### [What you should do]
Within the material below, tally every line that holds the word "Signal", then give the tally and nothing more.
========
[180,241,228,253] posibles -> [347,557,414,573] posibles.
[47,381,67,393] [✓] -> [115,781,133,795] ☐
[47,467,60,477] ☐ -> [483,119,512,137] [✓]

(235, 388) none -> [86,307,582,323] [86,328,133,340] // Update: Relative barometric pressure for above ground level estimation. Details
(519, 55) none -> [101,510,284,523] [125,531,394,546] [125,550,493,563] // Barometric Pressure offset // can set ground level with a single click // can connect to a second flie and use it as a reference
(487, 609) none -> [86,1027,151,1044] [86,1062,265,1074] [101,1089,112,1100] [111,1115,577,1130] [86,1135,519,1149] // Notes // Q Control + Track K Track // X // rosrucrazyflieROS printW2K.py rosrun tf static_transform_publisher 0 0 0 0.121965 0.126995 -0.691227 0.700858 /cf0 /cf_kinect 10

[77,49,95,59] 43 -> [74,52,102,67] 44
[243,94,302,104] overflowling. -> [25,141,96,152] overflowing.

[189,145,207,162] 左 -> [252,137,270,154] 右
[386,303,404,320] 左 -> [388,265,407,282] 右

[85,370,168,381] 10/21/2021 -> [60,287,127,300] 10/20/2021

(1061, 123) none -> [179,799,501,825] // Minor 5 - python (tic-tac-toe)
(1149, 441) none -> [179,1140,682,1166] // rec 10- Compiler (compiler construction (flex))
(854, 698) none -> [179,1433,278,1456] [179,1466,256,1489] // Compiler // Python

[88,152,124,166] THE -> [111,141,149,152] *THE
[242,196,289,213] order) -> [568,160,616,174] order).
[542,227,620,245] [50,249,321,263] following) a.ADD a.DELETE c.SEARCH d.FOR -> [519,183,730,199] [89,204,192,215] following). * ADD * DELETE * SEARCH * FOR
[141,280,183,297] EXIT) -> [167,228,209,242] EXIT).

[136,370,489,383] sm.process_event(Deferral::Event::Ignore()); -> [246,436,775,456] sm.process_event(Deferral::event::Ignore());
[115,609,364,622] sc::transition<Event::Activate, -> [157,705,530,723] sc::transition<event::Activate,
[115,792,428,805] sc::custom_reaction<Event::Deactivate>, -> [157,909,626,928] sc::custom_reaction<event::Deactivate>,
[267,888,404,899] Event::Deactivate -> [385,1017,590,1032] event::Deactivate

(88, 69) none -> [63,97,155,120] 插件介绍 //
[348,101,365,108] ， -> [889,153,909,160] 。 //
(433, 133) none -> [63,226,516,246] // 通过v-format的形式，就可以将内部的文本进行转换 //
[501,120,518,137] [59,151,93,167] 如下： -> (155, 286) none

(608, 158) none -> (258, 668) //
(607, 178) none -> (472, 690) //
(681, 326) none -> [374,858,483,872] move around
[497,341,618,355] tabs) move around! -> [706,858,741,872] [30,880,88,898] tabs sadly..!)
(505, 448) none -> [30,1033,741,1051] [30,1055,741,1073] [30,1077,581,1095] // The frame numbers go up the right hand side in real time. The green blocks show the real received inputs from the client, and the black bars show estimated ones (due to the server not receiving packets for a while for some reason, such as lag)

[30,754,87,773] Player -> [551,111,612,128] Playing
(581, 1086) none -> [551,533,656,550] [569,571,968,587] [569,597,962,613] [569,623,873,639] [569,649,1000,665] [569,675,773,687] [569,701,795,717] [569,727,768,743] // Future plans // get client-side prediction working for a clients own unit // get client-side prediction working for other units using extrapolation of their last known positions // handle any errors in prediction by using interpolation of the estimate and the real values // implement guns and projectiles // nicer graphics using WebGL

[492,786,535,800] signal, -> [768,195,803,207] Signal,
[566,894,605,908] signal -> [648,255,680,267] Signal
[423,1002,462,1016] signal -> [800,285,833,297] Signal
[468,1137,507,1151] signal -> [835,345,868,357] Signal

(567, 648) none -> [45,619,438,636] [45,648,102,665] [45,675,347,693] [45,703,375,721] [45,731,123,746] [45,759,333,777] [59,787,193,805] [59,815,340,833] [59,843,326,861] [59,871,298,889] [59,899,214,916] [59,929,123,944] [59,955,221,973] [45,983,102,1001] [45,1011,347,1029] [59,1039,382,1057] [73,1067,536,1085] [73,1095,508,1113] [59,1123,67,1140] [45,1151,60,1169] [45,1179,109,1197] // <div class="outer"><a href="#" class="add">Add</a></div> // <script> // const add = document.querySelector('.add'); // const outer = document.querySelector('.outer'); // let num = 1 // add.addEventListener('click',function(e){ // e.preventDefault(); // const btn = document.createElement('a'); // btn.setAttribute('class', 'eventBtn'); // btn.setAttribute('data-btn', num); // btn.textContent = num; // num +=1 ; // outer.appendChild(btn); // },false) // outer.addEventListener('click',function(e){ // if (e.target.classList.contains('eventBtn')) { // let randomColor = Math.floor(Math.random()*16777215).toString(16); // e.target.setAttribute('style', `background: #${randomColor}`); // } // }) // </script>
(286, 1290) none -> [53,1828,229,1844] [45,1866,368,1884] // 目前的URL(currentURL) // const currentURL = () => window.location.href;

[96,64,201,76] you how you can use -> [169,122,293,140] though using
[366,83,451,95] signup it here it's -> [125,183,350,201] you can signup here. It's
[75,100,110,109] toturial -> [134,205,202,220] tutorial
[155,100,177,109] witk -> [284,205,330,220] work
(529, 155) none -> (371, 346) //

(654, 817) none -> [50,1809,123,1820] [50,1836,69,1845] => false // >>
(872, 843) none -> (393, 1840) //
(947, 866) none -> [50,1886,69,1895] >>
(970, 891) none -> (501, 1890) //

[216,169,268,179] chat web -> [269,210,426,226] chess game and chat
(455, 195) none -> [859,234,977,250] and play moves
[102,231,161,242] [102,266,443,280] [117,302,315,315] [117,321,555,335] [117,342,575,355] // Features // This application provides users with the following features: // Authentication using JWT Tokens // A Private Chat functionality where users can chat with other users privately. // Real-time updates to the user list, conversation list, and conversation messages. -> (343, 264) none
========
### [Solution below]
4